Give back the data below word for word. Any image in it should be left out.

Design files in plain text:
========================================
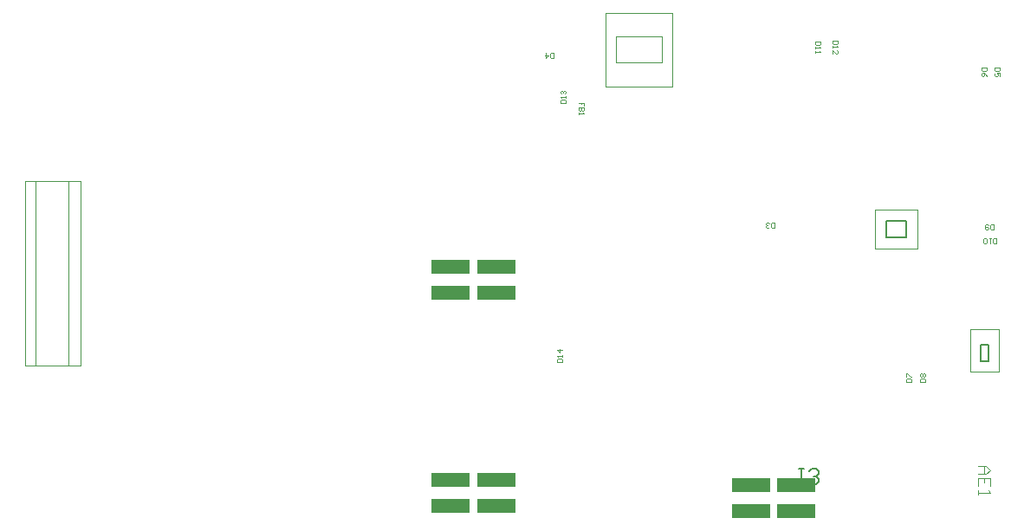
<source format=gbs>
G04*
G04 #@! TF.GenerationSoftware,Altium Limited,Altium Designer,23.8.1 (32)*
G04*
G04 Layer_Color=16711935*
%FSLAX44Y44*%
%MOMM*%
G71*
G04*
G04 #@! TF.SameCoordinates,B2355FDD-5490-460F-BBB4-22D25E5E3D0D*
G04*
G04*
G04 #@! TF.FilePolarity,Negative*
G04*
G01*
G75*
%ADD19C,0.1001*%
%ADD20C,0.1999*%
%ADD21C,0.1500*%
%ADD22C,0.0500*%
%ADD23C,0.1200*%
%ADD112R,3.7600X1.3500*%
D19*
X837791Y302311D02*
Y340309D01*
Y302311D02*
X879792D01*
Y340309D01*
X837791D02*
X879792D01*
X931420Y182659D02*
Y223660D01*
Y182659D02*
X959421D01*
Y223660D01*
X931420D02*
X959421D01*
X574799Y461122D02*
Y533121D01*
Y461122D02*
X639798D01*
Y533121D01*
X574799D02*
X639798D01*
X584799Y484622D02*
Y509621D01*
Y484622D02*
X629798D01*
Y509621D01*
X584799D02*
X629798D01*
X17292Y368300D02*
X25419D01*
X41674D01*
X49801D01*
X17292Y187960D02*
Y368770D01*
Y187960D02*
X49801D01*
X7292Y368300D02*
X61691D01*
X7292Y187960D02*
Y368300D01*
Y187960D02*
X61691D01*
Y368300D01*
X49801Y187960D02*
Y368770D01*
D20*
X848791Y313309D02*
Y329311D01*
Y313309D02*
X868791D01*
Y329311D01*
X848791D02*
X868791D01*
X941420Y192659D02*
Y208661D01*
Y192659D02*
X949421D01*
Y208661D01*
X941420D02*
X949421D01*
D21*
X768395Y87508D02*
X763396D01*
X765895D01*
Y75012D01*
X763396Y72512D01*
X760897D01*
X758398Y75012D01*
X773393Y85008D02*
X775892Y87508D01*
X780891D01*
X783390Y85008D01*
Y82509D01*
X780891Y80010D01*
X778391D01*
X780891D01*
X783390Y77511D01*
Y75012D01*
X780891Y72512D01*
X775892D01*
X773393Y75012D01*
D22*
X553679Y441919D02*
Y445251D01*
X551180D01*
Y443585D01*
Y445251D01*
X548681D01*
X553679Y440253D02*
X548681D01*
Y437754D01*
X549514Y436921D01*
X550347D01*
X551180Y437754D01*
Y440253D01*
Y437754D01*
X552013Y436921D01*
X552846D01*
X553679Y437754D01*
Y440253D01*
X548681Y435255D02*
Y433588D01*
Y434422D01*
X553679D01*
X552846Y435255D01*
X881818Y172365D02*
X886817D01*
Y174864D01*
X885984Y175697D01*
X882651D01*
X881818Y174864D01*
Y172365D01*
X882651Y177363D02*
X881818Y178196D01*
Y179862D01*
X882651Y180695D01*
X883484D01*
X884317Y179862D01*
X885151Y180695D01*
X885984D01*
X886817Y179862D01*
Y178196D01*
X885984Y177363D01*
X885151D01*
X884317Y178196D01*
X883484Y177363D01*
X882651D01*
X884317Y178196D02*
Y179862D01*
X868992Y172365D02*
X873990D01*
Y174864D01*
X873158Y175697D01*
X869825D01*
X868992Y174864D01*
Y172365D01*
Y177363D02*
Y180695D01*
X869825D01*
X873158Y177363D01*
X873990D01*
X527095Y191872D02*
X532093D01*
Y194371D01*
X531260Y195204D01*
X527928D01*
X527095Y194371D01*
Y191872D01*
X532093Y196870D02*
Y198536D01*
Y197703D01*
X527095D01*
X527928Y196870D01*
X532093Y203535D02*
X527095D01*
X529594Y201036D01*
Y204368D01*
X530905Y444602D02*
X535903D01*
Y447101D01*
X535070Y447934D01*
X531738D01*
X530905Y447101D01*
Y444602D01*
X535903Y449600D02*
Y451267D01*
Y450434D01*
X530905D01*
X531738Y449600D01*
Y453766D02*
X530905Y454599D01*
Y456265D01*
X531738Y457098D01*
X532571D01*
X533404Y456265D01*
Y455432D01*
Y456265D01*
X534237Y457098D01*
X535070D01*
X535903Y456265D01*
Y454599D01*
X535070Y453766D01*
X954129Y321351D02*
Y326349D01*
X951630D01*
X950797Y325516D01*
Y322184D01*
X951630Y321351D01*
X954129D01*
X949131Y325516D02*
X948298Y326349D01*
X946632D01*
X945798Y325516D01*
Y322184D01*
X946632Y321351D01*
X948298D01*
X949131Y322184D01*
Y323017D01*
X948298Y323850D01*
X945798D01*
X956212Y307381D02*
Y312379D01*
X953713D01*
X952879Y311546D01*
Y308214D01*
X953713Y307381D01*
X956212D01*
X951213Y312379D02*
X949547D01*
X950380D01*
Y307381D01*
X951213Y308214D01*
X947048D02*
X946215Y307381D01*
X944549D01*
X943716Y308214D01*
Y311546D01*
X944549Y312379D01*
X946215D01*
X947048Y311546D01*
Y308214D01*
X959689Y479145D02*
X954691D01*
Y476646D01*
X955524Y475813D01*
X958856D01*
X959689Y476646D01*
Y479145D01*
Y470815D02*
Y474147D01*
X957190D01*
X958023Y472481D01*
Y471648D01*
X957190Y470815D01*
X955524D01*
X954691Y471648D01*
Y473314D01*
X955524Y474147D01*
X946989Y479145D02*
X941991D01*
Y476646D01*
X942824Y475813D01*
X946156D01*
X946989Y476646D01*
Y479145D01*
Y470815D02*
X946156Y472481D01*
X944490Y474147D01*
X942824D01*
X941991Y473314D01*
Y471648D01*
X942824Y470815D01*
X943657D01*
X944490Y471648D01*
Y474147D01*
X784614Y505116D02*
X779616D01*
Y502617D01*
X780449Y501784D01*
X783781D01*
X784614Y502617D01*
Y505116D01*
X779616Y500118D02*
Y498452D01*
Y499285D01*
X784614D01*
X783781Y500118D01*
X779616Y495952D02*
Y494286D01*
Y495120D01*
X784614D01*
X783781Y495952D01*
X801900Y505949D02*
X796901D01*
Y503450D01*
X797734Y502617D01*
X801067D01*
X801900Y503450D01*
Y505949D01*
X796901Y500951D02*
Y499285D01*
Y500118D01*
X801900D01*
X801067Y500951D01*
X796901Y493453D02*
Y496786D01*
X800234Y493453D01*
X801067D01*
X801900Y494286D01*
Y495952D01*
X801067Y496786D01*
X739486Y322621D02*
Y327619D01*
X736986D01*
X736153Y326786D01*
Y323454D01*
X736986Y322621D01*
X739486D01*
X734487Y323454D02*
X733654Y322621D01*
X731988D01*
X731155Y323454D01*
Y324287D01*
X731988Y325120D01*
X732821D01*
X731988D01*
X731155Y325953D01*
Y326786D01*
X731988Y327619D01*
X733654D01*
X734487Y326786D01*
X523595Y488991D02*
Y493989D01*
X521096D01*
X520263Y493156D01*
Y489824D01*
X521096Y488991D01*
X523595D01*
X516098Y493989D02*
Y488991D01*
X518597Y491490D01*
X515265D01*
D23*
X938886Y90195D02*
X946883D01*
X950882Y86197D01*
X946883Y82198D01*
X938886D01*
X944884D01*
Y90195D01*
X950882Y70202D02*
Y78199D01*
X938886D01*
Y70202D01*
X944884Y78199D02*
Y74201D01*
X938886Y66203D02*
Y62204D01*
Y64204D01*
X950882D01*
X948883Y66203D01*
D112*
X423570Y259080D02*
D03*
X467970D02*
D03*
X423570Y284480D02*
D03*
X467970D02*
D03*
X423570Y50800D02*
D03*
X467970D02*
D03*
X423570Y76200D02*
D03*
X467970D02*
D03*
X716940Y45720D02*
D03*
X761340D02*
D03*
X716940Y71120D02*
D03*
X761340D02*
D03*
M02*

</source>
========================================
Response:
<source format=gbs>
G04*
G04 #@! TF.GenerationSoftware,Altium Limited,Altium Designer,23.8.1 (32)*
G04*
G04 Layer_Color=16711935*
%FSLAX44Y44*%
%MOMM*%
G71*
G04*
G04 #@! TF.SameCoordinates,B2355FDD-5490-460F-BBB4-22D25E5E3D0D*
G04*
G04*
G04 #@! TF.FilePolarity,Negative*
G04*
G01*
G75*
%ADD19C,0.1001*%
%ADD20C,0.1999*%
%ADD21C,0.1500*%
%ADD22C,0.0500*%
%ADD23C,0.1200*%
%ADD112R,3.7600X1.3500*%
D19*
X837791Y302311D02*
Y340309D01*
Y302311D02*
X879792D01*
Y340309D01*
X837791D02*
X879792D01*
X931420Y182659D02*
Y223660D01*
Y182659D02*
X959421D01*
Y223660D01*
X931420D02*
X959421D01*
X574799Y461122D02*
Y533121D01*
Y461122D02*
X639798D01*
Y533121D01*
X574799D02*
X639798D01*
X584799Y484622D02*
Y509621D01*
Y484622D02*
X629798D01*
Y509621D01*
X584799D02*
X629798D01*
X17292Y368300D02*
X25419D01*
X41674D01*
X49801D01*
X17292Y187960D02*
Y368770D01*
Y187960D02*
X49801D01*
X7292Y368300D02*
X61691D01*
X7292Y187960D02*
Y368300D01*
Y187960D02*
X61691D01*
Y368300D01*
X49801Y187960D02*
Y368770D01*
D20*
X848791Y313309D02*
Y329311D01*
Y313309D02*
X868791D01*
Y329311D01*
X848791D02*
X868791D01*
X941420Y192659D02*
Y208661D01*
Y192659D02*
X949421D01*
Y208661D01*
X941420D02*
X949421D01*
D21*
X768395Y87508D02*
X763396D01*
X765895D01*
Y75012D01*
X763396Y72512D01*
X760897D01*
X758398Y75012D01*
X773393Y85008D02*
X775892Y87508D01*
X780891D01*
X783390Y85008D01*
Y82509D01*
X780891Y80010D01*
X778391D01*
X780891D01*
X783390Y77511D01*
Y75012D01*
X780891Y72512D01*
X775892D01*
X773393Y75012D01*
D22*
X553679Y441919D02*
Y445251D01*
X551180D01*
Y443585D01*
Y445251D01*
X548681D01*
X553679Y440253D02*
X548681D01*
Y437754D01*
X549514Y436921D01*
X550347D01*
X551180Y437754D01*
Y440253D01*
Y437754D01*
X552013Y436921D01*
X552846D01*
X553679Y437754D01*
Y440253D01*
X548681Y435255D02*
Y433588D01*
Y434422D01*
X553679D01*
X552846Y435255D01*
X881818Y172365D02*
X886817D01*
Y174864D01*
X885984Y175697D01*
X882651D01*
X881818Y174864D01*
Y172365D01*
X882651Y177363D02*
X881818Y178196D01*
Y179862D01*
X882651Y180695D01*
X883484D01*
X884317Y179862D01*
X885151Y180695D01*
X885984D01*
X886817Y179862D01*
Y178196D01*
X885984Y177363D01*
X885151D01*
X884317Y178196D01*
X883484Y177363D01*
X882651D01*
X884317Y178196D02*
Y179862D01*
X868992Y172365D02*
X873990D01*
Y174864D01*
X873158Y175697D01*
X869825D01*
X868992Y174864D01*
Y172365D01*
Y177363D02*
Y180695D01*
X869825D01*
X873158Y177363D01*
X873990D01*
X527095Y191872D02*
X532093D01*
Y194371D01*
X531260Y195204D01*
X527928D01*
X527095Y194371D01*
Y191872D01*
X532093Y196870D02*
Y198536D01*
Y197703D01*
X527095D01*
X527928Y196870D01*
X532093Y203535D02*
X527095D01*
X529594Y201036D01*
Y204368D01*
X530905Y444602D02*
X535903D01*
Y447101D01*
X535070Y447934D01*
X531738D01*
X530905Y447101D01*
Y444602D01*
X535903Y449600D02*
Y451267D01*
Y450434D01*
X530905D01*
X531738Y449600D01*
Y453766D02*
X530905Y454599D01*
Y456265D01*
X531738Y457098D01*
X532571D01*
X533404Y456265D01*
Y455432D01*
Y456265D01*
X534237Y457098D01*
X535070D01*
X535903Y456265D01*
Y454599D01*
X535070Y453766D01*
X954129Y321351D02*
Y326349D01*
X951630D01*
X950797Y325516D01*
Y322184D01*
X951630Y321351D01*
X954129D01*
X949131Y325516D02*
X948298Y326349D01*
X946632D01*
X945798Y325516D01*
Y322184D01*
X946632Y321351D01*
X948298D01*
X949131Y322184D01*
Y323017D01*
X948298Y323850D01*
X945798D01*
X956212Y307381D02*
Y312379D01*
X953713D01*
X952879Y311546D01*
Y308214D01*
X953713Y307381D01*
X956212D01*
X951213Y312379D02*
X949547D01*
X950380D01*
Y307381D01*
X951213Y308214D01*
X947048D02*
X946215Y307381D01*
X944549D01*
X943716Y308214D01*
Y311546D01*
X944549Y312379D01*
X946215D01*
X947048Y311546D01*
Y308214D01*
X959689Y479145D02*
X954691D01*
Y476646D01*
X955524Y475813D01*
X958856D01*
X959689Y476646D01*
Y479145D01*
Y470815D02*
Y474147D01*
X957190D01*
X958023Y472481D01*
Y471648D01*
X957190Y470815D01*
X955524D01*
X954691Y471648D01*
Y473314D01*
X955524Y474147D01*
X946989Y479145D02*
X941991D01*
Y476646D01*
X942824Y475813D01*
X946156D01*
X946989Y476646D01*
Y479145D01*
Y470815D02*
X946156Y472481D01*
X944490Y474147D01*
X942824D01*
X941991Y473314D01*
Y471648D01*
X942824Y470815D01*
X943657D01*
X944490Y471648D01*
Y474147D01*
X784614Y505116D02*
X779616D01*
Y502617D01*
X780449Y501784D01*
X783781D01*
X784614Y502617D01*
Y505116D01*
X779616Y500118D02*
Y498452D01*
Y499285D01*
X784614D01*
X783781Y500118D01*
X779616Y495952D02*
Y494286D01*
Y495120D01*
X784614D01*
X783781Y495952D01*
X801900Y505949D02*
X796901D01*
Y503450D01*
X797734Y502617D01*
X801067D01*
X801900Y503450D01*
Y505949D01*
X796901Y500951D02*
Y499285D01*
Y500118D01*
X801900D01*
X801067Y500951D01*
X796901Y493453D02*
Y496786D01*
X800234Y493453D01*
X801067D01*
X801900Y494286D01*
Y495952D01*
X801067Y496786D01*
X739486Y322621D02*
Y327619D01*
X736986D01*
X736153Y326786D01*
Y323454D01*
X736986Y322621D01*
X739486D01*
X734487Y323454D02*
X733654Y322621D01*
X731988D01*
X731155Y323454D01*
Y324287D01*
X731988Y325120D01*
X732821D01*
X731988D01*
X731155Y325953D01*
Y326786D01*
X731988Y327619D01*
X733654D01*
X734487Y326786D01*
X523595Y488991D02*
Y493989D01*
X521096D01*
X520263Y493156D01*
Y489824D01*
X521096Y488991D01*
X523595D01*
X516098Y493989D02*
Y488991D01*
X518597Y491490D01*
X515265D01*
D23*
X938886Y90195D02*
X946883D01*
X950882Y86197D01*
X946883Y82198D01*
X938886D01*
X944884D01*
Y90195D01*
X950882Y70202D02*
Y78199D01*
X938886D01*
Y70202D01*
X944884Y78199D02*
Y74201D01*
X938886Y66203D02*
Y62204D01*
Y64204D01*
X950882D01*
X948883Y66203D01*
D112*
X423570Y259080D02*
D03*
X467970D02*
D03*
X423570Y284480D02*
D03*
X467970D02*
D03*
X423570Y50800D02*
D03*
X467970D02*
D03*
X423570Y76200D02*
D03*
X467970D02*
D03*
X716940Y45720D02*
D03*
X761340D02*
D03*
X716940Y71120D02*
D03*
X761340D02*
D03*
M02*

</source>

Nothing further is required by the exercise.